I learned a very expensive, very smoky lesson three years ago on the side of a mountain in the Cascades. I was preparing a simple meal on my high-end multi-fuel camping stove, but I had made a rookie mistake: I filled the fuel bottle with regular unleaded gasoline from a jerry can in my trunk instead of the white petrol the stove was designed for.
What followed wasn’t just a ruined dinner; it was a clogged generator, a blackened pot, and a fireball that nearly took off my eyebrows.
Whether you are a camper, a hobbyist using blowtorches, or someone curious about specialized fuels, understanding the difference between white petrol (also known as white gas, Coleman fuel, or Naptha) and the regular fuel you find at the pump is vital.
Here is everything I learned the hard way about why these two liquids should never be treated as “interchangeable.”

What Exactly is White Petrol?
In its simplest form, white petrol is a highly refined, additive-free liquid petroleum. While regular gasoline is a complex cocktail of hundreds of different chemicals designed for internal combustion engines, white petrol is essentially “pure” hydrocarbons.
Most of the components in white petrol fall into the category of saturated hydrocarbons, specifically alkanes. The general chemical formula for these stable molecules is:
$$C_n H_{2n+2}$$
Because it lacks the dyes, detergents, and stabilizers found in car fuel, it burns exceptionally clean and has an incredibly long shelf life (up to 10 years if sealed).

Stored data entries
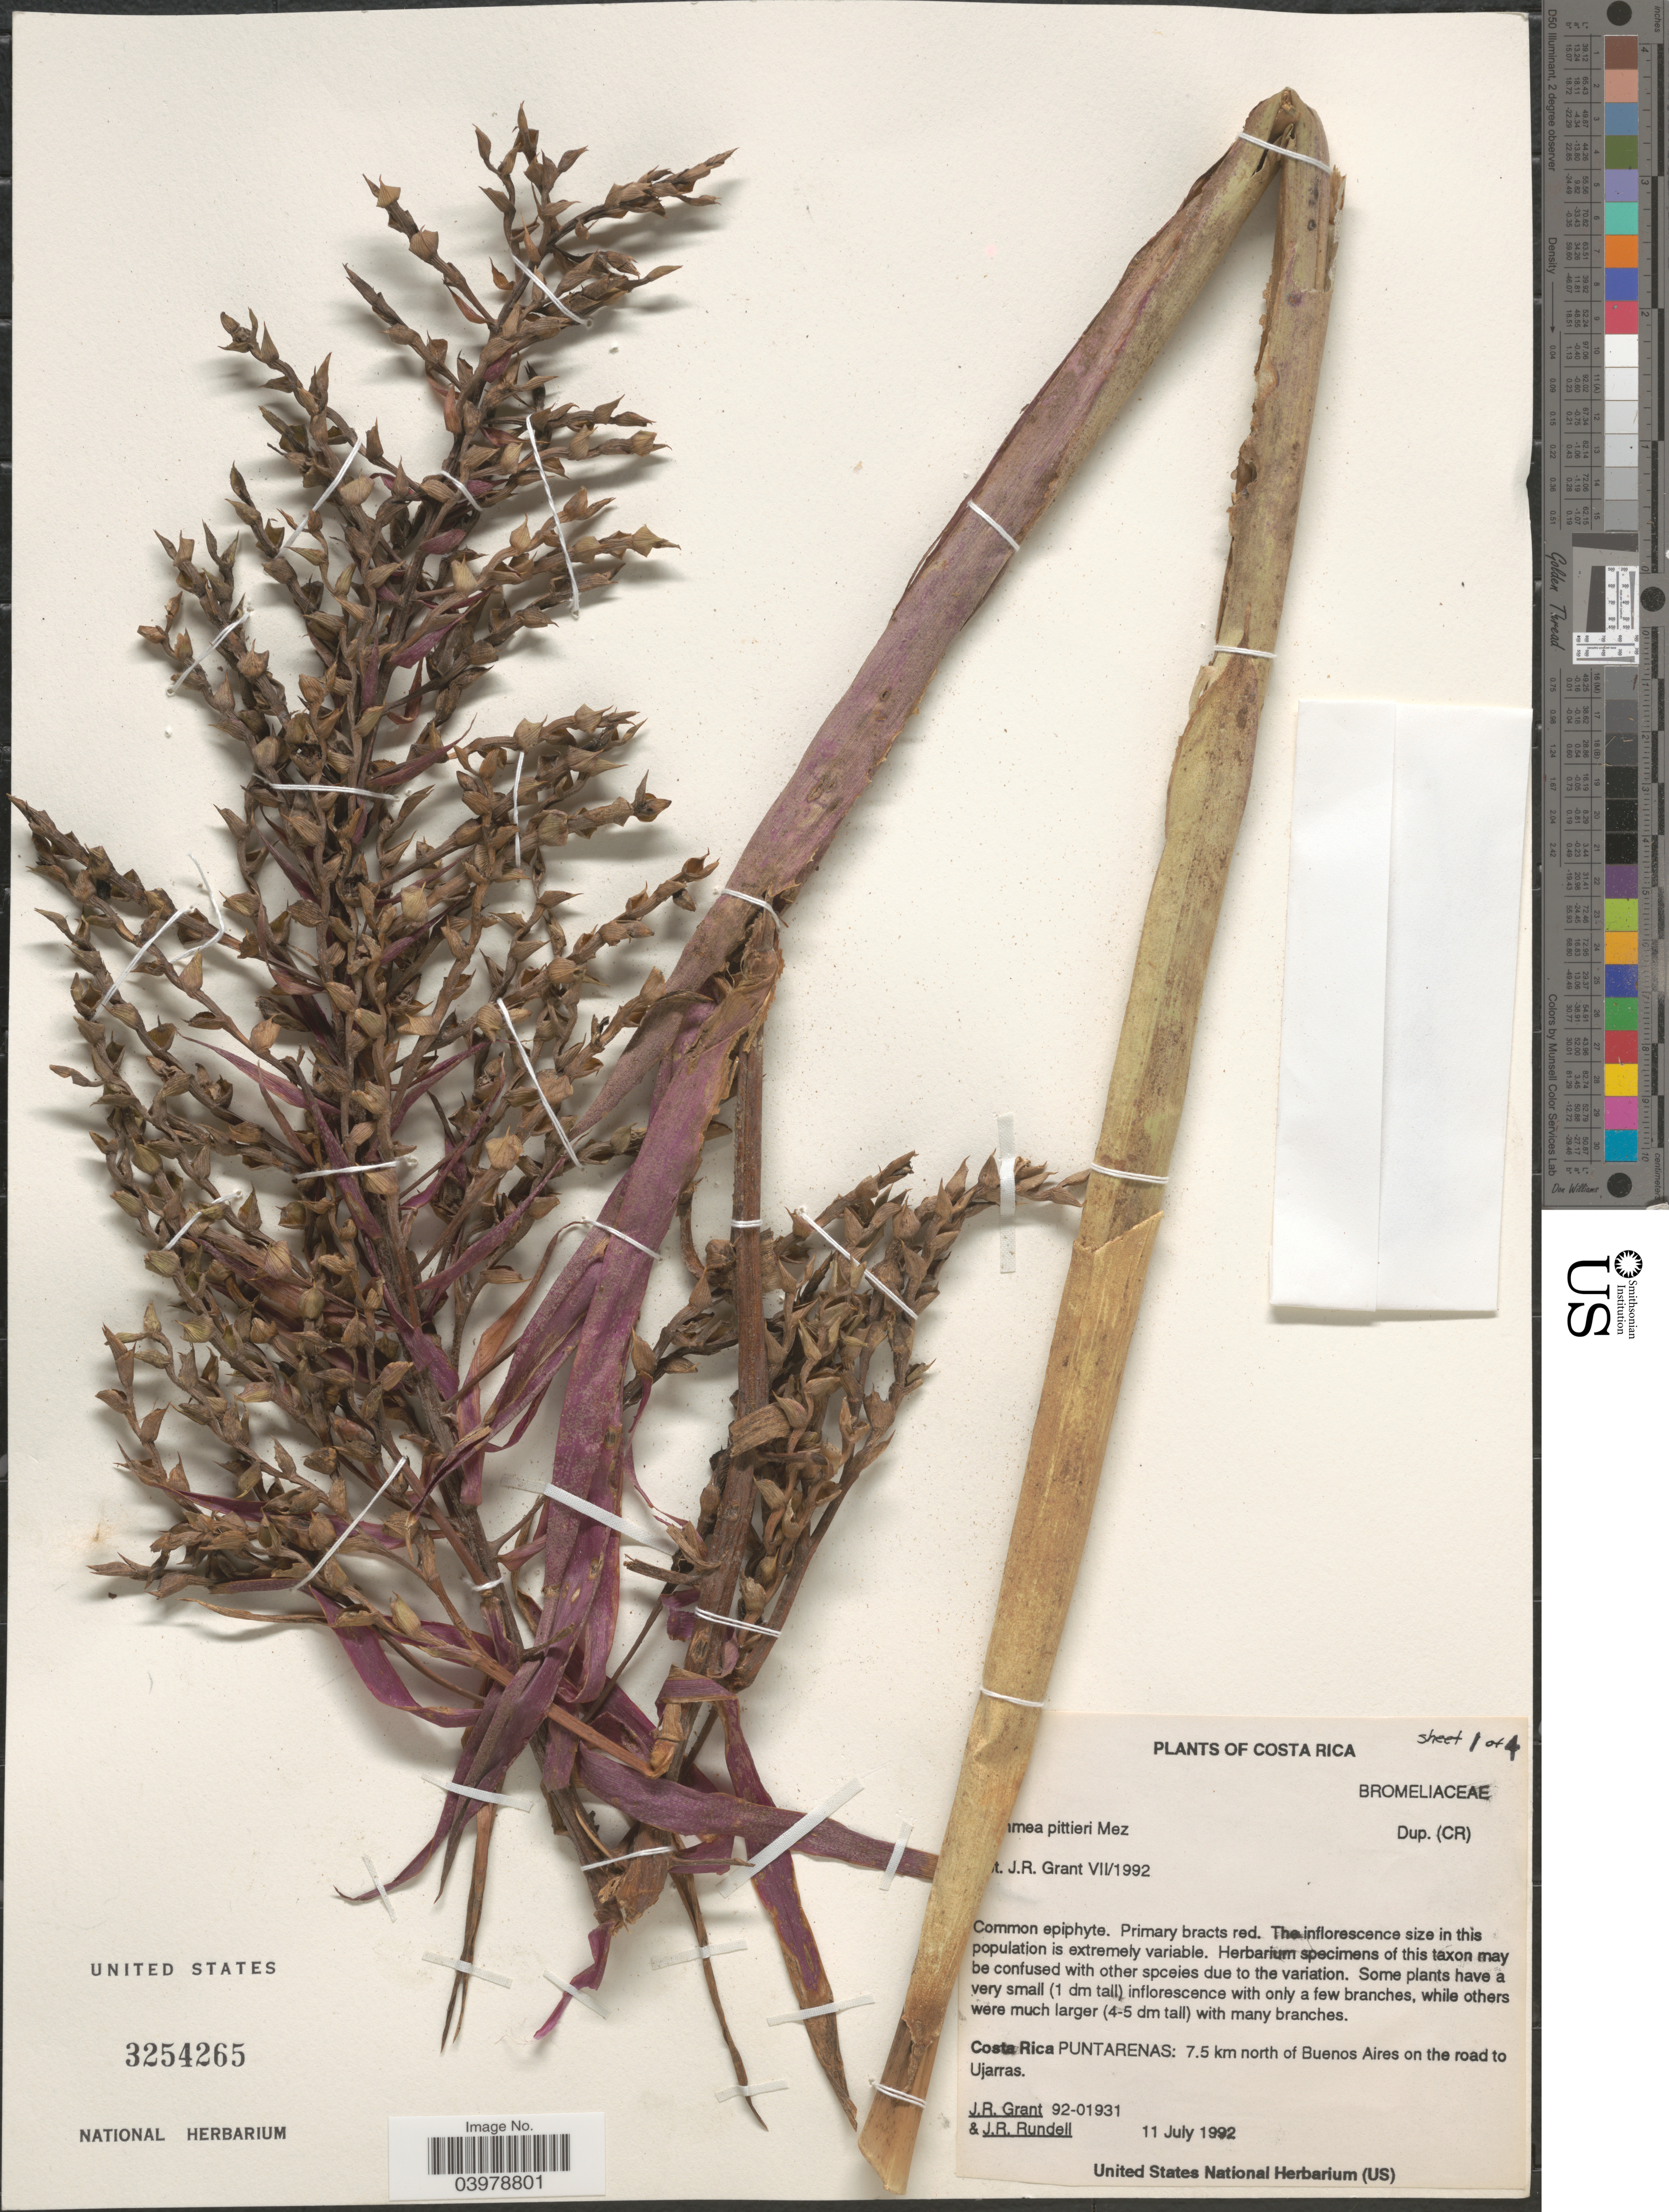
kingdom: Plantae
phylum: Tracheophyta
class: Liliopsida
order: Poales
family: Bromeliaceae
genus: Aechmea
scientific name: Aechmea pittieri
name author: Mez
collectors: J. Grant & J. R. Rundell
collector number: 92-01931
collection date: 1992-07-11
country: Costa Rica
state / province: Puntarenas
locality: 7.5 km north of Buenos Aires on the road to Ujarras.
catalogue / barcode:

_Tasks to perform_.
1. Answer these from the article on white petrol:
(a) Where was the author cooking when the gasoline mistake happened?
(b) What three other names for white petrol does the article give?
(c) How long can white petrol last if it stays sealed?
2. Extend the article on white petrol, picking up after its final sentence.
None of the records are needed.

_Answers given_.
1.
(a) On the side of a mountain in the Cascades.
(b) White gas, Coleman fuel, and Naptha.
(c) Up to 10 years.

2.
Why Regular Fuel is “Dirty” for Small Appliances
When you look at a gas pump, you see “87,” “91,” or “95.” Those numbers represent octane ratings, additives meant to prevent “knock” in high-compression engines. While those chemicals are great for your SUV, they are poison for a small camping stove or lantern.
1. The Clogging Problem
Regular gasoline contains detergents and anti-corrosives. When burned in a stove, these chemicals don’t vaporize completely. Instead, they turn into a hard, carbonized “gunk” that clogs the tiny generator tubes and jets.
- The Lesson: My stove’s jet was so choked with carbon after just two meals that I had to strip the entire unit down in the dark.
2. The Flare-Up Risk
Regular fuel has a higher volatility and contains ethanol. Ethanol attracts water and burns at different temperatures. In a pressurized stove, this leads to “pulsing” or massive flare-ups that are difficult to control.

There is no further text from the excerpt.